A Framework for Fighting AIDS

Political science doctoral candidate Matthew Kavanagh argues that patents are counter-productive in developing countries.

Friday, November 22, 2013

By Susan Ahlborn

In the U.S. and other developed nations, AIDS is no longer seen as a death sentence. Yet in Africa thousands still can’t get the medications that make this miracle possible. Political science doctoral candidate Matthew Kavanagh is studying the intersection of global health, international law, political economy, and human rights, and working to rebalance the equation.

Kavanagh came to Penn after about a dozen years with human rights and global health NGOs. He had realized when he and his colleagues were deep in day-to-day matters, it was hard to step back and figure out the big picture. “So I’ve come to Penn with kind of that broader question,” he says. “What are the big things that will actually move us forward, that we might not be able to achieve tomorrow but might give us a bigger vision for the long term?”

He is looking most closely at treatment for HIV and AIDS, which he sees as sitting at the nexus of global inequality. “I got drawn into the politics of it,” he says, “but also by knowing people fighting for access to those medicines, who were themselves facing death without being able to get them.”

Kavanagh recently wrote an online piece for Foreign Policy in Focus and is revising a longer article examining World Trade Organization policies on intellectual property that impact access to medicines and textbooks, and so touch human rights like health and education. As an example, he cites the drug Kaletra, developed by Chicago’s Abbott Laboratories. A generic version of the drug is manufactured in India, and much of what is produced there goes to Africa for HIV treatment.

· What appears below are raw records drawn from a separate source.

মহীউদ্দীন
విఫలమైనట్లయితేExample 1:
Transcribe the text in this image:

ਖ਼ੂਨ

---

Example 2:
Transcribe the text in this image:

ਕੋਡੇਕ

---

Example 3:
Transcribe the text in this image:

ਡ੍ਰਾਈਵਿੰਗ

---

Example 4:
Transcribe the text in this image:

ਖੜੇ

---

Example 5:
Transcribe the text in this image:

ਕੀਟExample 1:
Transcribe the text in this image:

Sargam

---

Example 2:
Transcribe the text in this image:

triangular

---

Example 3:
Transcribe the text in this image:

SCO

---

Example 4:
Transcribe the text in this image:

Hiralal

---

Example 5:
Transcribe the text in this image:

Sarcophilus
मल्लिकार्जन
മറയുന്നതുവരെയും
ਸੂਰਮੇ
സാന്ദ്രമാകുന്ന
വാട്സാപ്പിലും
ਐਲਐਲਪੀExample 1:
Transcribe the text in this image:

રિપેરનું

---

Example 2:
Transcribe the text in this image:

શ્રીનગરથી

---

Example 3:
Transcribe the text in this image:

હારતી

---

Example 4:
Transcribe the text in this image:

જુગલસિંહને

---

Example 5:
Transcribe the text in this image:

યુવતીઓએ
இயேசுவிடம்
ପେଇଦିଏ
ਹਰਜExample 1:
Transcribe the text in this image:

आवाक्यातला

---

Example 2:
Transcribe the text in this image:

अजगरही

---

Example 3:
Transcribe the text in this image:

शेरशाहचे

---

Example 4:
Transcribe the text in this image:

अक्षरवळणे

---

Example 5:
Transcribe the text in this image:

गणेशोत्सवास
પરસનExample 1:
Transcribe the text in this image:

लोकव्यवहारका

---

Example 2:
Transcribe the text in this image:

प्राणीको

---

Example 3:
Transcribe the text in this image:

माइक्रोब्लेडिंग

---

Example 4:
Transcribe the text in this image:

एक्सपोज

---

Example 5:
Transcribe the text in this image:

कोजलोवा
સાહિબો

Kaletra is not patented in India because the law there includes a challenge process to weigh the costs and benefits of the patent.

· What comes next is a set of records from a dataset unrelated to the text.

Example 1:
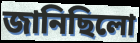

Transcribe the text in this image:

জানিছিলো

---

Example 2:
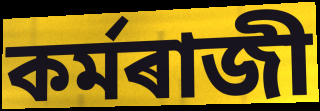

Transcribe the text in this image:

কৰ্মৰাজী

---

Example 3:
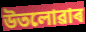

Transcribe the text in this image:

উতলোৱাৰ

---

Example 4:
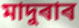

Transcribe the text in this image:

মাদুৰাৰ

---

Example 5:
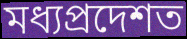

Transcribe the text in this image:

মধ্যপ্ৰদেশতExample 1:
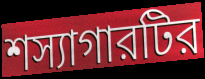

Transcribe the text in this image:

শস্যাগারটির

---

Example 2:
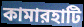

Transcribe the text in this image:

কামারহাটি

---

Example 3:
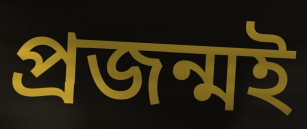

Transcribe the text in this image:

প্রজন্মই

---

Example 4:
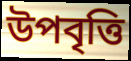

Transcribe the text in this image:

উপবৃত্তি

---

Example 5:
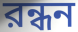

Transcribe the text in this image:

রন্ধন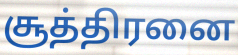
சூத்திரனைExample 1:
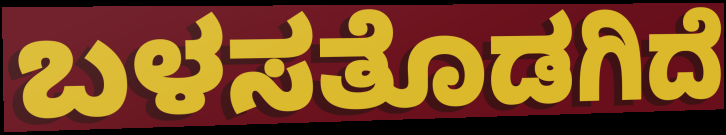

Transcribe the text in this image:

ಬಳಸತೊಡಗಿದೆ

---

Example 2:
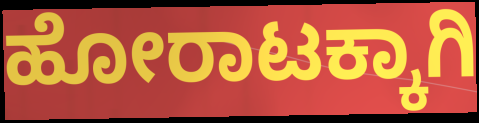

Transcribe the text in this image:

ಹೋರಾಟಕ್ಕಾಗಿ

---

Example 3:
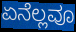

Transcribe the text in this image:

ಏನೆಲ್ಲವೂ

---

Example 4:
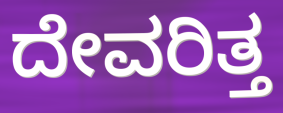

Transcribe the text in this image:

ದೇವರಿತ್ತ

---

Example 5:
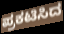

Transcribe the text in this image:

ಪ್ರಕಟಿಸಿದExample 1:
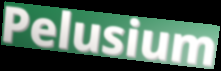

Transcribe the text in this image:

Pelusium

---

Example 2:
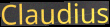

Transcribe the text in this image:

Claudius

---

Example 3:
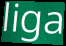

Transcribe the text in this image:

liga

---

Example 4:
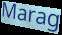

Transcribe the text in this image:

Marag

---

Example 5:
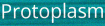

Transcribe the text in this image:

Protoplasm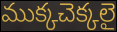
ముక్కచెక్కలైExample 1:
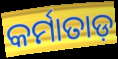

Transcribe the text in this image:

କର୍ମାତାଡ଼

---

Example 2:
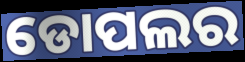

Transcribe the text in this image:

ଡୋପଲର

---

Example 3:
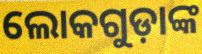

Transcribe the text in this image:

However, Kavanagh says, U.S. policy makers are pushing India to change the intellectual property laws in ways that would prevent this, and new trade agreements in the region would make exactly this kind of generic drug production much harder. (In a bit of irony, he says, one of the biggest customers for India’s generic Kaletra is the U.S., which spends about $6 billion a year on anti-HIV programs in Africa.)

“As we think of this tension between intellectual property, which is arguably necessary to have innovation, and the needs of health, how do we strike that balance?” asks Kavanagh. “My answer, writ large, is that we need to think about this in a human rights framework.” Doing so, he says, would give countries an obligation to not impose policies they know will mean people won’t have access to medicines.

“This is part of what’s driven me into the academic world, to ask some of these questions,” he says. “For example, there is no real empirical evidence that patent protection of medicine in low- or middle-income countries is good for innovation and growth in these countries, and a fair amount of empirical evidence mounting that these rules are bad for health. That’s data that really needs to get out to political decision makers.”

Which brings him back to his reason for coming to Penn. “There’s too big a disconnect between policymakers and the academic world,” he says. “We in the policy world are not often data-driven, right?  And we in the academic world often don’t speak to the actual policy decisions that are being made in ways that are accessible. And that’s really the kind of role that I would like to play on human rights and global health.”